I was supposed to stay at the clinic for a week but I got a terrible cold and bronchitis. Getting sick threw me into a tailspin. How on earth could I get sick when I’m at a clinic that’s supposed to help me get well? The doctors there said it was from all the toxins releasing. I was so ill. It sure didn’t seem to me that it was just toxins; I had no choice but to stay.
I panicked at the thought of being stuck there an additional week. I had already read the only book I’d brought and there was no television. What would I do? I was terrified at the prospect of just being alone with myself. It ended up being a blessing in disguise. I wrote and spent time in introspection, which I never would have done otherwise. I realized that I never stopped “doing” on some kind of self-imposed schedule. Even when I was too tired to actively do much, my mind would still be whirling or I’d be on the telephone taking care of business. Maybe that was why my body broke down – to force me to slow down and be with myself.

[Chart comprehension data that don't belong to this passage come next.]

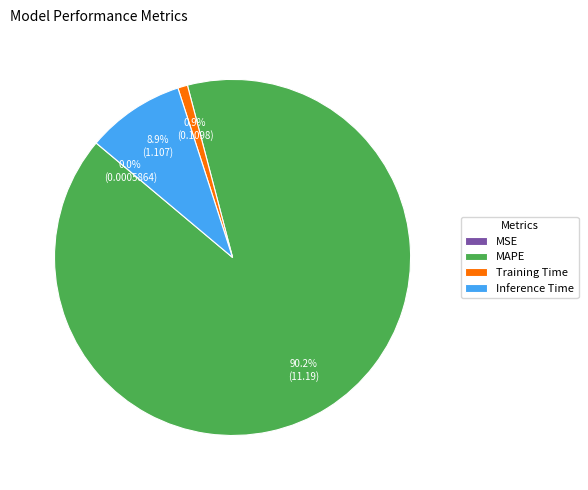

Which slice is the largest?

MAPE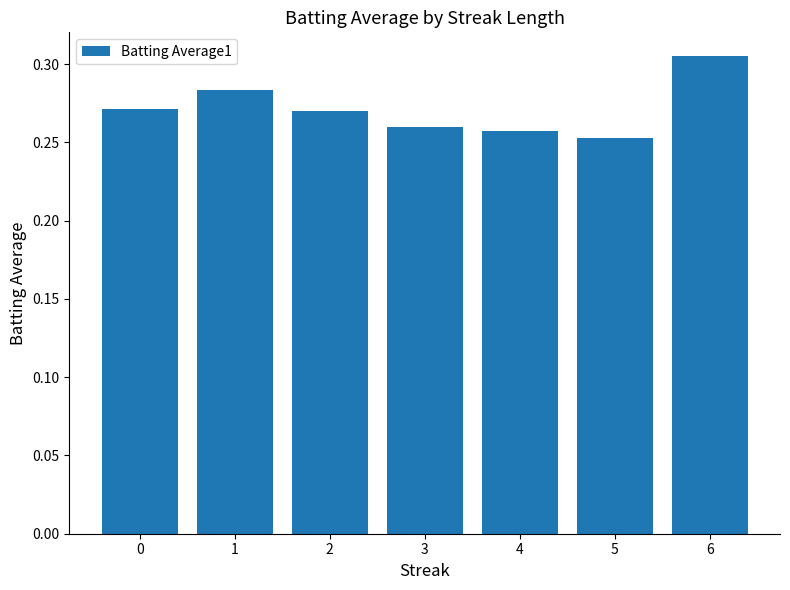

What is the sum of the values at 5 and 2?

0.5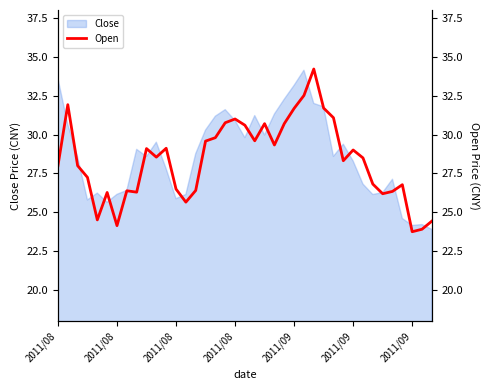

How many data points are above 28?

21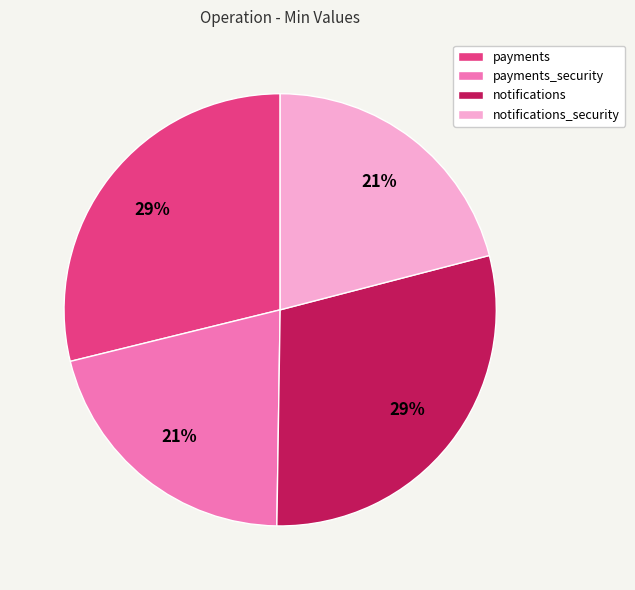

Is there a majority slice in this chart?

No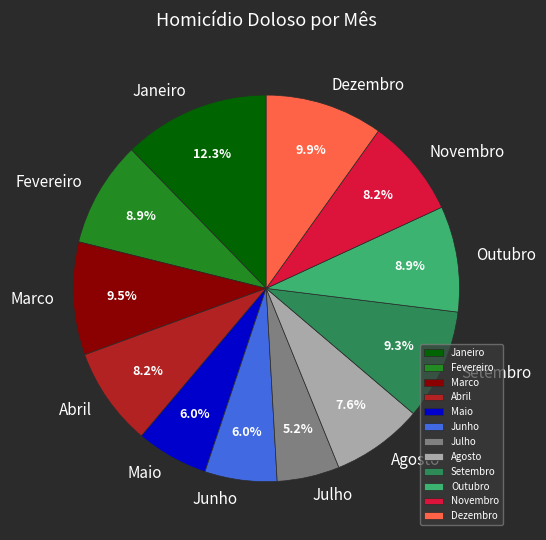

Approximately how many times larger is the value at Dezembro compared to Agosto?

1.3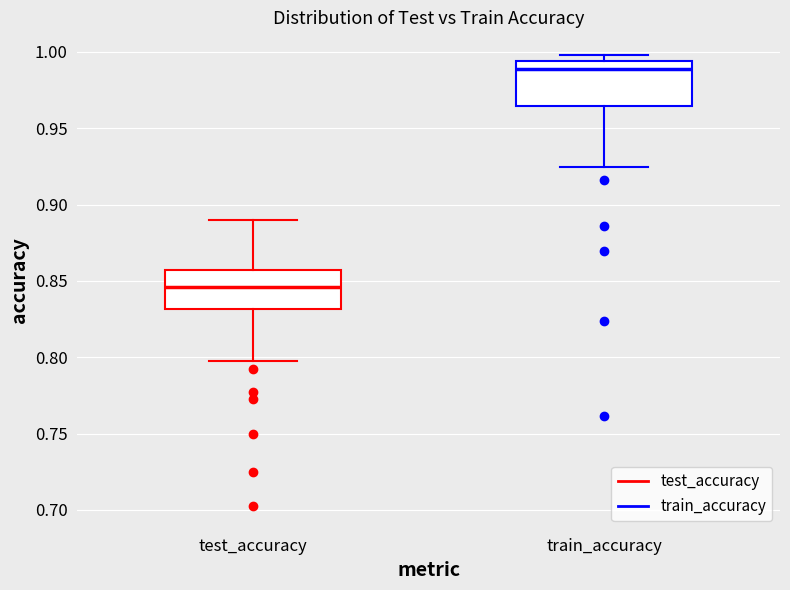

Reading left to right, transcribe this box plot: for each box, give where its median line is, the range the box spans, and where its two whiskers end, as read against the y-axis. The values are not printed on the chart, so give them approximately, as read against the axis.

test_accuracy: median 0.845, box 0.830 to 0.855, whiskers 0.795 to 0.890
train_accuracy: median 0.990, box 0.965 to 0.995, whiskers 0.925 to 1.000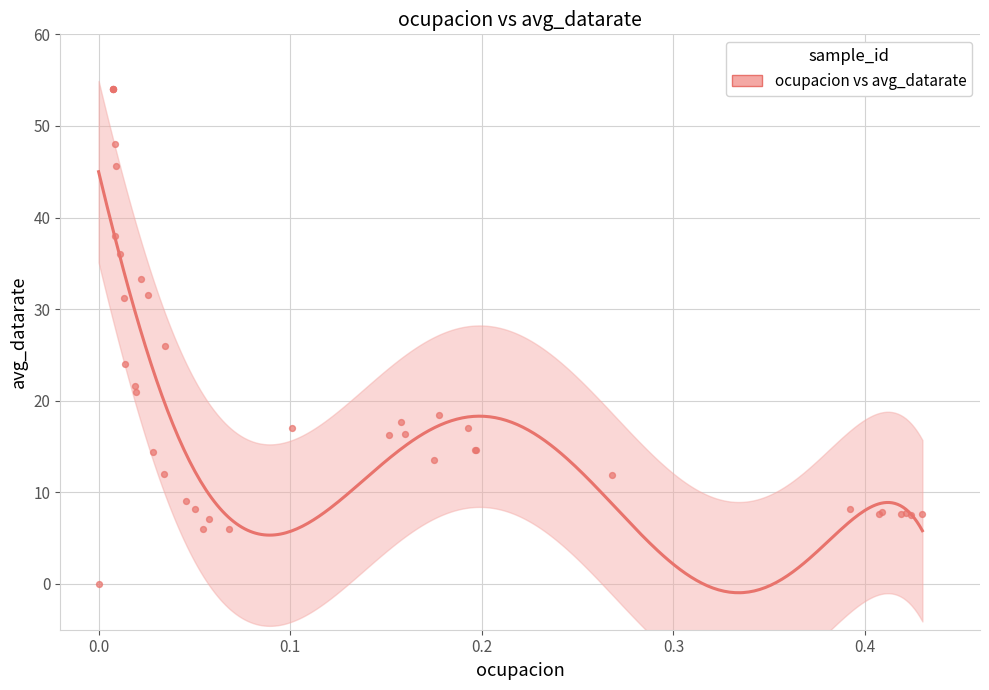

What Y value in the scatter plot is closest to 27?

26.0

Deepak said in one of his books, “A peaceful mind is all you need.” I started to learn the value of being peaceful. I walked the grounds and took in the beauty of the autumn countryside. I read more from Deepak’s books in the library. I began to like feeling peaceful. I couldn’t always attain that feeling but it was a goal to work toward.

I can’t say I left the healing center a completely changed person but I learned much of value there and techniques that set me on another level of my spiritual growth. I’ll be eternally grateful to my dear friend, Deepak, for playing such an important part in my spiritual journey.